Блюмель терялся в догадках, искал для себя ответ на этот, почему-то казавшийся ему важным, вопрос, но, несмотря на всю свою тогдашнюю просоветскость, и вида не подал, что знает больше, чем его информаторы. К процессу Кравченко эта деталь никакого отношения вообще не имела — вероятно, закулисные режиссеры боялись, что процесс выйдет «за рамки», и снабжали какими-то аргументами своих адвокатов. Советские товарищи, вспоминал Блюмель, тесно пасли его во время процесса Кравченко, не оставляя наедине с самим собой и следя за каждым шагом. Подсовывали фальшивки о полной свободе, которая существует в Советском Союзе, и, разумеется, очень аргументированно опровергали клеветнические измышления Кравченко насчет существования лагерей.
— Я начинал процесс, — признавался Блюмель, — в полной убежденности, что Кравченко американский агент и что книжка вообще написана не им. Сомнения появились, а потом укрепились, когда мы допрашивали свидетелей, которых поставляла Москва: они читали заготовленные заранее тексты, но полностью тушевались, когда начинался перекрестный допрос. К вопросам адвокатов другой стороны их могли подготовить только в самых общих чертах, ни на какие экспромты они не были способны и несли полную чушь. Но окончательный поворот в моем сознании произошел после допроса Маргарет Бубер-Нейман.

# # #

» Краткое задание A
Воспроизведите без изменений фрагмент текста о процессе Кравченко от слов «Блюмель терялся в» до слов «насчет существования лагерей.» включительно.

# # #

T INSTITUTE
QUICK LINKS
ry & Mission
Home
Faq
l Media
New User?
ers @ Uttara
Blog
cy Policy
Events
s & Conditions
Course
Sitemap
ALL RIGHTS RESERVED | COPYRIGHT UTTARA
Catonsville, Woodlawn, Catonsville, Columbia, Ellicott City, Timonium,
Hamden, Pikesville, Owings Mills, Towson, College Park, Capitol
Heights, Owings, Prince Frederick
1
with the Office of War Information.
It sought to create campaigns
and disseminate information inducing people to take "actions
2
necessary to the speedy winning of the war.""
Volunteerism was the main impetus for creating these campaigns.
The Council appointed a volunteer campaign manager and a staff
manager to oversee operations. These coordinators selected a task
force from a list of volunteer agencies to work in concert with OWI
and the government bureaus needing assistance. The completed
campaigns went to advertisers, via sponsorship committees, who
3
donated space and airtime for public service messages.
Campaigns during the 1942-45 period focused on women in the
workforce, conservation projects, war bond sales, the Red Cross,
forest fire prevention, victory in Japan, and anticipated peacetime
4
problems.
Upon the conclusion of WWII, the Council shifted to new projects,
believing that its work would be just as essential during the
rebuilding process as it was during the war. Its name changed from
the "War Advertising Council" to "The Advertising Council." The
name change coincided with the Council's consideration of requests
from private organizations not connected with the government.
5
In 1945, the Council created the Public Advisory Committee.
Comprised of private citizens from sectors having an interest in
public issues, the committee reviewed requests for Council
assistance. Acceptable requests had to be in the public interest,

# # #

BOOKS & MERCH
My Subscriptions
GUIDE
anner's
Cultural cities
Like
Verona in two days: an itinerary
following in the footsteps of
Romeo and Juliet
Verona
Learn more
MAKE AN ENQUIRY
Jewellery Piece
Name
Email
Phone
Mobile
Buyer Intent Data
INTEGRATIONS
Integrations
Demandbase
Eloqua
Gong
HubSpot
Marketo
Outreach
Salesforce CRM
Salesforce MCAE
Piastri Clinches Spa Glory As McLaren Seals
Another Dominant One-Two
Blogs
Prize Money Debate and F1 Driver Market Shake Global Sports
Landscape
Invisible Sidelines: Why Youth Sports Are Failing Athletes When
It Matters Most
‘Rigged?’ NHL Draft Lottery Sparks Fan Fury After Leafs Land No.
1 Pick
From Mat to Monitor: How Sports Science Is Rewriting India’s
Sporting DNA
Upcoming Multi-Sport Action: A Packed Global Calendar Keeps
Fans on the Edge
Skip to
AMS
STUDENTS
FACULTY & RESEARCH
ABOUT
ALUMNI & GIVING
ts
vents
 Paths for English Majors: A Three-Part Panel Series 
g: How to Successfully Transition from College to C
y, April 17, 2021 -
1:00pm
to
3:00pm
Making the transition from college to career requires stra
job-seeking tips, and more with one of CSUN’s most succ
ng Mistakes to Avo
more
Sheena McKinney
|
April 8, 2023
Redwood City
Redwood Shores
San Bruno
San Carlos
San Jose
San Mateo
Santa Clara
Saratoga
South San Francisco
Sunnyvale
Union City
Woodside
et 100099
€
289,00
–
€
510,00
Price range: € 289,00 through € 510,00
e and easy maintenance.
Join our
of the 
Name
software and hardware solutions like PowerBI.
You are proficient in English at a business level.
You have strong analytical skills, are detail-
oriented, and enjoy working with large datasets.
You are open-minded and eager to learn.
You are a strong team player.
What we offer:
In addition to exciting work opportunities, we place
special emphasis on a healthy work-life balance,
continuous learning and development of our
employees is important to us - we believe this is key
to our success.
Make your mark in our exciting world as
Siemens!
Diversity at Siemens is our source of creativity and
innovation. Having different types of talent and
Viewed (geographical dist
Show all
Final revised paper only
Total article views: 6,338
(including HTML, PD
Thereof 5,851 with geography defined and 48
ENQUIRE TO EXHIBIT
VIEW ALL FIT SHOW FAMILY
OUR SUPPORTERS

# # #

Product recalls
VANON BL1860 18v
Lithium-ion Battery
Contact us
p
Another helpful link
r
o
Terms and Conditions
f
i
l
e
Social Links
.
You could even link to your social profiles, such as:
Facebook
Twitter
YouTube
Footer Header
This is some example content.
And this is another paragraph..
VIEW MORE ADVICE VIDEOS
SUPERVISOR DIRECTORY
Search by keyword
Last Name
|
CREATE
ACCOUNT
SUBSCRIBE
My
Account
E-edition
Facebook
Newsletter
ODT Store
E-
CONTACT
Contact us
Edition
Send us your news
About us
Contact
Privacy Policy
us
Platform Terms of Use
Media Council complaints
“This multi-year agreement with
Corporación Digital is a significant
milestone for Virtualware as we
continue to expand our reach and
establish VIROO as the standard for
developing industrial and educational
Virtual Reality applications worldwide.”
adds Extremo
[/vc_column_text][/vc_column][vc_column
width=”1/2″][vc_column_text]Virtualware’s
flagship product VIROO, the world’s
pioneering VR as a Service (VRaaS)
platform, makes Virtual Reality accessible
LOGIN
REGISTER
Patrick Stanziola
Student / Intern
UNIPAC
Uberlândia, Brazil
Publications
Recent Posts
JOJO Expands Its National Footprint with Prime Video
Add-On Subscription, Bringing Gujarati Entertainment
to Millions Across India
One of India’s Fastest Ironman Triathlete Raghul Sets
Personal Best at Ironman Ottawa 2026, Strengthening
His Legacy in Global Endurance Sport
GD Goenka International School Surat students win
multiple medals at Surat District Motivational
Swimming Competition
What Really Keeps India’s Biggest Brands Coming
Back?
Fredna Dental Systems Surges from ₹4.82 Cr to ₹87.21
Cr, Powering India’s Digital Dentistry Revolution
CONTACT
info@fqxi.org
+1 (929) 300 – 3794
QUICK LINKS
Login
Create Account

# # #

» Краткое задание B
Отредактируйте строки записей от строки со словами «BOOKS & MERCH» до строки со словами «Diversity at Siemens» включительно, заменив «MAKE AN ENQUIRY» на «SEND AN ENQUIRY» и сохранив всё прочее неизменным. Приведите только эти строки.

» Письменный ответ A
Блюмель терялся в догадках, искал для себя ответ на этот, почему-то казавшийся ему важным, вопрос, но, несмотря на всю свою тогдашнюю просоветскость, и вида не подал, что знает больше, чем его информаторы. К процессу Кравченко эта деталь никакого отношения вообще не имела — вероятно, закулисные режиссеры боялись, что процесс выйдет «за рамки», и снабжали какими-то аргументами своих адвокатов. Советские товарищи, вспоминал Блюмель, тесно пасли его во время процесса Кравченко, не оставляя наедине с самим собой и следя за каждым шагом. Подсовывали фальшивки о полной свободе, которая существует в Советском Союзе, и, разумеется, очень аргументированно опровергали клеветнические измышления Кравченко насчет существования лагерей.

» Письменный ответ B
BOOKS & MERCH
My Subscriptions
GUIDE
anner's
Cultural cities
Like
Verona in two days: an itinerary
following in the footsteps of
Romeo and Juliet
Verona
Learn more
SEND AN ENQUIRY
Jewellery Piece
Name
Email
Phone
Mobile
Buyer Intent Data
INTEGRATIONS
Integrations
Demandbase
Eloqua
Gong
HubSpot
Marketo
Outreach
Salesforce CRM
Salesforce MCAE
Piastri Clinches Spa Glory As McLaren Seals
Another Dominant One-Two
Blogs
Prize Money Debate and F1 Driver Market Shake Global Sports
Landscape
Invisible Sidelines: Why Youth Sports Are Failing Athletes When
It Matters Most
‘Rigged?’ NHL Draft Lottery Sparks Fan Fury After Leafs Land No.
1 Pick
From Mat to Monitor: How Sports Science Is Rewriting India’s
Sporting DNA
Upcoming Multi-Sport Action: A Packed Global Calendar Keeps
Fans on the Edge
Skip to
AMS
STUDENTS
FACULTY & RESEARCH
ABOUT
ALUMNI & GIVING
ts
vents
 Paths for English Majors: A Three-Part Panel Series 
g: How to Successfully Transition from College to C
y, April 17, 2021 -
1:00pm
to
3:00pm
Making the transition from college to career requires stra
job-seeking tips, and more with one of CSUN’s most succ
ng Mistakes to Avo
more
Sheena McKinney
|
April 8, 2023
Redwood City
Redwood Shores
San Bruno
San Carlos
San Jose
San Mateo
Santa Clara
Saratoga
South San Francisco
Sunnyvale
Union City
Woodside
et 100099
€
289,00
–
€
510,00
Price range: € 289,00 through € 510,00
e and easy maintenance.
Join our
of the 
Name
software and hardware solutions like PowerBI.
You are proficient in English at a business level.
You have strong analytical skills, are detail-
oriented, and enjoy working with large datasets.
You are open-minded and eager to learn.
You are a strong team player.
What we offer:
In addition to exciting work opportunities, we place
special emphasis on a healthy work-life balance,
continuous learning and development of our
employees is important to us - we believe this is key
to our success.
Make your mark in our exciting world as
Siemens!
Diversity at Siemens is our source of creativity and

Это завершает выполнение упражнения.